Entries drawn from a collection:

Segment Open

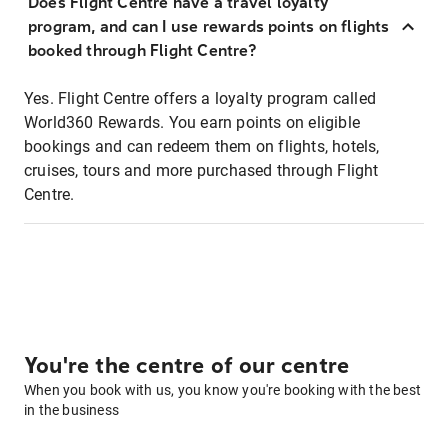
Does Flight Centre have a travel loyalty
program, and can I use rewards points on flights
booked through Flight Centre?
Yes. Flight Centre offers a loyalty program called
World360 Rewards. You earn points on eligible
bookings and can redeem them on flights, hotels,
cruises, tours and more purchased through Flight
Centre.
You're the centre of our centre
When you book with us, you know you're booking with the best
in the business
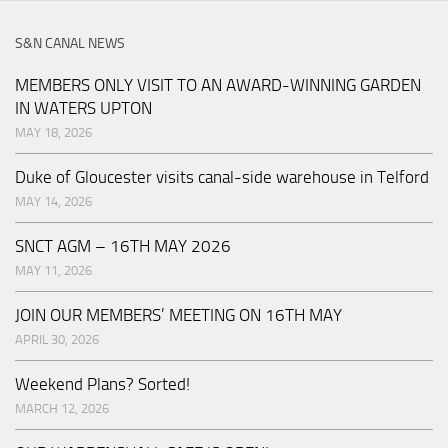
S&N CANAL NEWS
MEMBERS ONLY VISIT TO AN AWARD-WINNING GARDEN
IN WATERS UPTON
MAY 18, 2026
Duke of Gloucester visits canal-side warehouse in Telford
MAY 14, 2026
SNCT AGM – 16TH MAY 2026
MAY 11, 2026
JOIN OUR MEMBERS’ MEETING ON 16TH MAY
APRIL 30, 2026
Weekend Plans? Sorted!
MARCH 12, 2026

Segment Closed

From the data above, gather each line in which the word "program" appears.

Solution:
program, and can I use rewards points on flights
Yes. Flight Centre offers a loyalty program called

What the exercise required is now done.